Il Premio è suddiviso in 3 sezioni: la prima è dedicata ad aziende profit non in obbligo di assunzione ex L.68/99 (perché sono sotto la soglia dei 15 dipendenti oppure hanno tutti i disabili in forza nell’organico aziendale); la seconda ad aziende no profit (cooperative, associazioni e altre realtà non in obbligo di assunzione ex L.68/99) mentre la terza sezione è dedicata a buone prassi, innovazione e collaborazione profit e no profit, attivate da tutte le realtà economiche e sociali del territorio provinciale.
La motivazione
Cassa Padana ha intrapreso un percorso formativo rivolto al personale dipendente con l’obiettivo di creare nuove figure professionali da impiegare sul territorio. In questo percorso formativo sono stati coinvolti anche i 4 lavoratori individuati in collaborazione con il Sild.
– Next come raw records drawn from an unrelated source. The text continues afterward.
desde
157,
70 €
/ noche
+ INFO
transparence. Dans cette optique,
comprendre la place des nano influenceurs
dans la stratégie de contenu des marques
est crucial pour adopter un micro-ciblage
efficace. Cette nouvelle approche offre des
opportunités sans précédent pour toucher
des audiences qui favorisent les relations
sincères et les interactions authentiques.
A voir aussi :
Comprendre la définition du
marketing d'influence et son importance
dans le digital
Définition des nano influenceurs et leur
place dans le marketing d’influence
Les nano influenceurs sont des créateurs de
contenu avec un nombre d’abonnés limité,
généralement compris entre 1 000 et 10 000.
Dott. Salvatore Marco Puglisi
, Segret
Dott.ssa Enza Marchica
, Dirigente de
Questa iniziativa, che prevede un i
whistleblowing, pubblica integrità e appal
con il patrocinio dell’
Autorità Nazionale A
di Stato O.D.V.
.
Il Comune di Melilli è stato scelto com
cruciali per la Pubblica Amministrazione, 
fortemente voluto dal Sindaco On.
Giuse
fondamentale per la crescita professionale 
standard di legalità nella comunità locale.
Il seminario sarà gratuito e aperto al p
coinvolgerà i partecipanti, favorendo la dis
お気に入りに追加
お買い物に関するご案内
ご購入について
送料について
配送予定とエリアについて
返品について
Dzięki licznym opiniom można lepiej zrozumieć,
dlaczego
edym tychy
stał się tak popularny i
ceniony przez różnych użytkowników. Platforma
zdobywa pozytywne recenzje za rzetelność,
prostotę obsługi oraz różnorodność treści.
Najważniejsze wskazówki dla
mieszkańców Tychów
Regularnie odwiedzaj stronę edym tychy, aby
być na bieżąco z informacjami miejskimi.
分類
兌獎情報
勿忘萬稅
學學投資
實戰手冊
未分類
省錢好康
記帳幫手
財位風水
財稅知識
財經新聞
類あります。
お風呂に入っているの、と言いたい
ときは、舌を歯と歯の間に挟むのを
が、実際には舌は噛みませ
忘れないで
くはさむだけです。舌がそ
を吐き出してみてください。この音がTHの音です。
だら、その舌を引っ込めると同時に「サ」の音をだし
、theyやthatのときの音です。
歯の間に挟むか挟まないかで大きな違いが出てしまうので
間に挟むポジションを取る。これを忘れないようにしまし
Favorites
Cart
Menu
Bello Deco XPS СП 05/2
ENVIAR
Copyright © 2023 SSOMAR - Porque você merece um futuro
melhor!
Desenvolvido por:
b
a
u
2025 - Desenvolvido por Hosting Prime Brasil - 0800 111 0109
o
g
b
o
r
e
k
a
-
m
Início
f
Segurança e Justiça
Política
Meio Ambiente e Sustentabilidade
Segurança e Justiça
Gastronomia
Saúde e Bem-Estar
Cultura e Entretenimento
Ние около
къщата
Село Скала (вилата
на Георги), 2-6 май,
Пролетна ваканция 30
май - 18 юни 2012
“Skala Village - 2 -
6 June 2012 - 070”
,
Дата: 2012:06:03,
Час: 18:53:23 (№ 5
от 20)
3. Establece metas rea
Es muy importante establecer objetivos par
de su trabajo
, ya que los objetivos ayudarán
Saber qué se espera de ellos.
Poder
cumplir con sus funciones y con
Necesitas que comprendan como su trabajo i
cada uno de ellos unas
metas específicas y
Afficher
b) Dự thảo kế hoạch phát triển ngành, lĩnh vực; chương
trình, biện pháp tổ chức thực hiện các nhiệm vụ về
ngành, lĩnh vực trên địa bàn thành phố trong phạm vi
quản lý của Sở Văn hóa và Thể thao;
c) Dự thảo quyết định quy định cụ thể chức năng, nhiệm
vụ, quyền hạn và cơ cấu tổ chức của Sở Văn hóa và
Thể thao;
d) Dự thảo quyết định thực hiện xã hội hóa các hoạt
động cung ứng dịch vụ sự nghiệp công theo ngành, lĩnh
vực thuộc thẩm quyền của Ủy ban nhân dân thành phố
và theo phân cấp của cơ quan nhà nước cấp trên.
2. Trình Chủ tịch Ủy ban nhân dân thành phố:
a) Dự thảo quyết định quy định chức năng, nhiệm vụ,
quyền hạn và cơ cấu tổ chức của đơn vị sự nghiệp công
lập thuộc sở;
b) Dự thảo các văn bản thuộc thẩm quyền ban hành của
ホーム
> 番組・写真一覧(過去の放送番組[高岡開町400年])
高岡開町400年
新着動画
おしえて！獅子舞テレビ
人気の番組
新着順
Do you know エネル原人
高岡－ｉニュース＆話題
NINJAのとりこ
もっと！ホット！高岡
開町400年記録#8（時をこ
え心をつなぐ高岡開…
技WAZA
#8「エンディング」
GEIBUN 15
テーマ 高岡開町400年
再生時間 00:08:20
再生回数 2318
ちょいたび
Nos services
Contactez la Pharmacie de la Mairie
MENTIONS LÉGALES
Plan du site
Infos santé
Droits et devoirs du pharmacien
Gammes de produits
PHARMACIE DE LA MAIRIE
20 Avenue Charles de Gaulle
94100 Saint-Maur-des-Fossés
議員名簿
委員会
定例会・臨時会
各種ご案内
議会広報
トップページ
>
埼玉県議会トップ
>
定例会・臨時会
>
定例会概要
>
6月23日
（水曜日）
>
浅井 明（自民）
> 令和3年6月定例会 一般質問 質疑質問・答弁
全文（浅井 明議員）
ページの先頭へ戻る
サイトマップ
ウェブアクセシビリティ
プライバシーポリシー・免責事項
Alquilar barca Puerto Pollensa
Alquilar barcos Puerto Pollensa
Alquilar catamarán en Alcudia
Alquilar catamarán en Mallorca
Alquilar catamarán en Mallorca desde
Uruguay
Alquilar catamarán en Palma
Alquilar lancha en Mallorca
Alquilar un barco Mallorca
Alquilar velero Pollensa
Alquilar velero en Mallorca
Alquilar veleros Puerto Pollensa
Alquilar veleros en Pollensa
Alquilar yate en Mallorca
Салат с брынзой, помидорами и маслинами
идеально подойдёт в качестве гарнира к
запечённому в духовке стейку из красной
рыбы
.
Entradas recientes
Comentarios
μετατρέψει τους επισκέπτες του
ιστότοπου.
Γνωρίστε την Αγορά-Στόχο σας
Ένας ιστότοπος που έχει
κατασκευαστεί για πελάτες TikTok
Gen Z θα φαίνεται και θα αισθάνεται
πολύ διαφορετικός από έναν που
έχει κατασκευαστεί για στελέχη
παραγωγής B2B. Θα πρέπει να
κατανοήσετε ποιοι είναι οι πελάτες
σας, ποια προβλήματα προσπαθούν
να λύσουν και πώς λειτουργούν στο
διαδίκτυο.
Il progetto coinvolge tutto il personale dipendente che, in gruppi di 20/30 colleghi, a turno affrontano un precorso conoscitivo, full immersion, presso al sede della banca confrontandosi con gi uffici di sede.

Ai partecipanti è richiesta una relazione settimanale in cui scrivere impressioni, idee, progetti, desideri; un mese in cui conoscere progetti territoriali, approfondire modalità di lavoro e confrontarsi: l’intelligenza individuale diventa intelligenza collettiva. L’obiettivo è formare nuove professionalità che siano in grado di incidere, aiutare e far crescere il territorio rispondendo alle esigenze che da esso emergono.

I vincitori
Sezione I profit – premio a Carte Diem, menzione a Residenze Verdi.
Sezione II no profit – premio ex aequo a coop Cò d’Enza e a Nativa, menzione a Cigno Verde.
Sezione III buone prassi – premio allo Scatolificio Sandra e menzione ex aequo a Cassa Padana e a Esselunga.